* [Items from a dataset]
▬▬▬▬▬▬▬▬▬▬

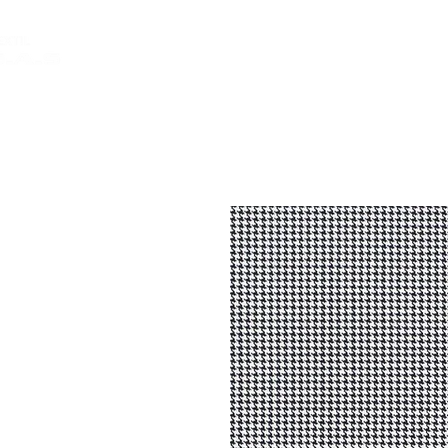
INICIO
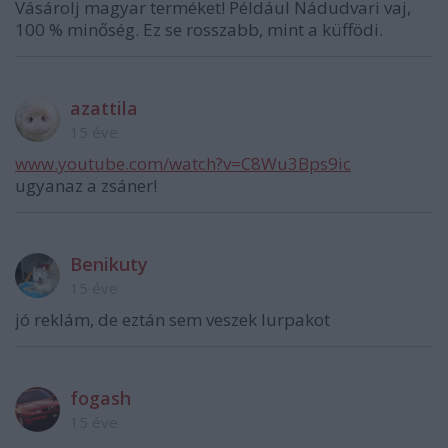
Vásárolj magyar terméket! Például Nádudvari vaj,
100 % minőség. Ez se rosszabb, mint a küffödi.
azattila
15 éve
www.youtube.com/watch?v=C8Wu3Bps9ic
ugyanaz a zsáner!
Benikuty
15 éve
jó reklám, de eztán sem veszek lurpakot
fogash
15 éve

▬▬▬▬▬▬▬▬▬▬

* [EXERCISE INSTRUCTIONS] Rewrite the lines above, changing every "15 éve" to "régen" and keeping everything else the same, and leave out the pictures.

* [RESULT FOR THIS EXERCISE]
INICIO
Vásárolj magyar terméket! Például Nádudvari vaj,
100 % minőség. Ez se rosszabb, mint a küffödi.
azattila
régen
www.youtube.com/watch?v=C8Wu3Bps9ic
ugyanaz a zsáner!
Benikuty
régen
jó reklám, de eztán sem veszek lurpakot
fogash
régen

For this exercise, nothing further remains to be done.